- Tchaikovsky around the time of composition.
- Key: E minor
- Composed: 1864

= The Storm (Tchaikovsky) =

1864 overture by Pyotr Ilyich Tchaikovsky

The Storm, Op. 76 (TH 36) (Гроза, groza), is an overture (in the context of a symphonic poem) in E minor composed by Pyotr Ilyich Tchaikovsky around June and August 1864. The work is inspired by the play The Storm by the Russian playwright Alexander Ostrovsky. The same play also inspired Leoš Janáček's opera Káťa Kabanová.

== History ==
The Storm was Tchaikovsky's first substantial work for orchestra, written when he was only 24. He was spending the summer at the family estate of Prince Aleksey Vasilievich Golitsyn at Trostyanets, near Kharkiv in Ukraine, and wrote the overture as a vacation exercise. He did not consider it worthy of publication, and it was never performed in his lifetime. This opinion may have been influenced by Anton Rubinstein, who disapproved of it, and by Herman Laroche, who said it represented "a museum of antimusical curiosities".

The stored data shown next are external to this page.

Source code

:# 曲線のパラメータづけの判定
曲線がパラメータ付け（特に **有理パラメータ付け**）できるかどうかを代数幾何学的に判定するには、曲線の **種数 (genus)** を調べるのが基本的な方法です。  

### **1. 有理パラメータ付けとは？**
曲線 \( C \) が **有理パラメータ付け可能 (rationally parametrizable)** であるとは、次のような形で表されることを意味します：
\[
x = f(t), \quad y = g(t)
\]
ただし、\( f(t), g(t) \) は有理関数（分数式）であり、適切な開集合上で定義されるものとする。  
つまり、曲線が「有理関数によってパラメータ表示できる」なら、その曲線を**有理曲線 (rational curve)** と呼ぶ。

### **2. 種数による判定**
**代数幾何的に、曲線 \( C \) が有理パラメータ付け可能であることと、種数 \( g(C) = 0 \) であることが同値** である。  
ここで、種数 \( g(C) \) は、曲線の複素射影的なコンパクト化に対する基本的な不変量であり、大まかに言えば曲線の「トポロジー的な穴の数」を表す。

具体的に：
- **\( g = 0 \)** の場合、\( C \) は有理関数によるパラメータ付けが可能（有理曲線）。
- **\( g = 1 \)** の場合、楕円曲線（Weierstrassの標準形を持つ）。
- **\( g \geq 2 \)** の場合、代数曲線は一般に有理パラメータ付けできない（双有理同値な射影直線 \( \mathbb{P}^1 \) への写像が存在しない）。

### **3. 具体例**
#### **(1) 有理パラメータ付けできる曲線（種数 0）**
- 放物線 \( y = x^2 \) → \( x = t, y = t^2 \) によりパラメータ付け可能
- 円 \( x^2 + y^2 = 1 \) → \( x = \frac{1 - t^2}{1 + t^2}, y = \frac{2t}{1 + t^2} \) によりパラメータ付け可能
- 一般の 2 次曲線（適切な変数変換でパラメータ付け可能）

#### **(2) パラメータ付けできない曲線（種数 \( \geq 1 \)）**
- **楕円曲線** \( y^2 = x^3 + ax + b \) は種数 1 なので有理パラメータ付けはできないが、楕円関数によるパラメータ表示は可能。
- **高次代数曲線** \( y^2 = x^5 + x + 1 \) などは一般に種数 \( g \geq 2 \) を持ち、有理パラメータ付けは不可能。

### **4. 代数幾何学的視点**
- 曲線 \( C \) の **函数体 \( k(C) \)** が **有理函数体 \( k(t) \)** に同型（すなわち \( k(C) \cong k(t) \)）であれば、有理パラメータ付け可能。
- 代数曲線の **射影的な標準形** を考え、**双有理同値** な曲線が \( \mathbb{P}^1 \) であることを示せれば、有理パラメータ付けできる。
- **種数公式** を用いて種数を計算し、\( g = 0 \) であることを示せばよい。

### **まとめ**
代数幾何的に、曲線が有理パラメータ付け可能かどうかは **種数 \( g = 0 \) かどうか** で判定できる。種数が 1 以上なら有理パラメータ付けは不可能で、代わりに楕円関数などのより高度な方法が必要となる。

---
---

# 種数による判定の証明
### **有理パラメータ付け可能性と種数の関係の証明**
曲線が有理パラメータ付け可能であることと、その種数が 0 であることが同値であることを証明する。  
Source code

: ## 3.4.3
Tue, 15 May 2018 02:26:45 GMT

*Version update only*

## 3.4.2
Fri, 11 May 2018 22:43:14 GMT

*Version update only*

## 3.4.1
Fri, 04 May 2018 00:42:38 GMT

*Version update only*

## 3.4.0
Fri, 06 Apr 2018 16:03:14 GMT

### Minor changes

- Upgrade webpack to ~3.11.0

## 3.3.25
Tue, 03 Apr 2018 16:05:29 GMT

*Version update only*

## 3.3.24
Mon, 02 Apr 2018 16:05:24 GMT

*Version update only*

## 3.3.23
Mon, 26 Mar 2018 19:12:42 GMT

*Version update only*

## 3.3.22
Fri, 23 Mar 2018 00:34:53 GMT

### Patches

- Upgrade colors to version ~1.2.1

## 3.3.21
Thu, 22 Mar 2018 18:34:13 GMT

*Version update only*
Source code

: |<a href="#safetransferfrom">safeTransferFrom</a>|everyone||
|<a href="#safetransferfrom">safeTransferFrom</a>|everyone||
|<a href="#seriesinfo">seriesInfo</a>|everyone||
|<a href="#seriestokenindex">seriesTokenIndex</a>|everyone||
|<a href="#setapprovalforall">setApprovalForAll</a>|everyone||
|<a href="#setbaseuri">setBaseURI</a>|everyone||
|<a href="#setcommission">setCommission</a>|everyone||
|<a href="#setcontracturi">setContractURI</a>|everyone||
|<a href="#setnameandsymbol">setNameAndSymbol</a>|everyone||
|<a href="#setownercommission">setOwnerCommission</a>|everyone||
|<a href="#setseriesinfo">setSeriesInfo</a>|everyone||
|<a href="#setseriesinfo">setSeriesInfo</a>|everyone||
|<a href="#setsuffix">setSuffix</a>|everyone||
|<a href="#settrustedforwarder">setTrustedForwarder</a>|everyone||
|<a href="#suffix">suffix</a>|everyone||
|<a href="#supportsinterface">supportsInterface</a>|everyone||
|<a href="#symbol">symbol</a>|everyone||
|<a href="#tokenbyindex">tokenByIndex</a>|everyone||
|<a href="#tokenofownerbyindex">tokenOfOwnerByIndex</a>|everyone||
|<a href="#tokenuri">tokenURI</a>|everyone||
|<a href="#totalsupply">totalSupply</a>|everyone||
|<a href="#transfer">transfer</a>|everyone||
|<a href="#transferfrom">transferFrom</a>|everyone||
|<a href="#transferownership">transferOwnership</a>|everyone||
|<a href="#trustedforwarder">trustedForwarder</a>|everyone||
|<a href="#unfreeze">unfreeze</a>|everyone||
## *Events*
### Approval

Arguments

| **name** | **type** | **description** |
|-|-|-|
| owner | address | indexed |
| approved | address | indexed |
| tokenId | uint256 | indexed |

In the summer of 1865–66, Tchaikovsky reworked the opening of the piece as the Concert Overture in C minor. This was also not performed or published in Tchaikovsky's lifetime.

The Storm was first performed, posthumously, in Saint Petersburg on March 7, 1896, conducted by Alexander Glazunov. It was published by Mitrofan Belyayev, as Op. 76.

The "Poco Meno Mosso" section of the piece is also used as the main theme for the second movement of his Symphony No. 1 in G Minor "Winter Dreams".

The Concert Overture in C minor did not have its first performance until 1931, in Voronezh, under the baton of Konstantin Saradzhev.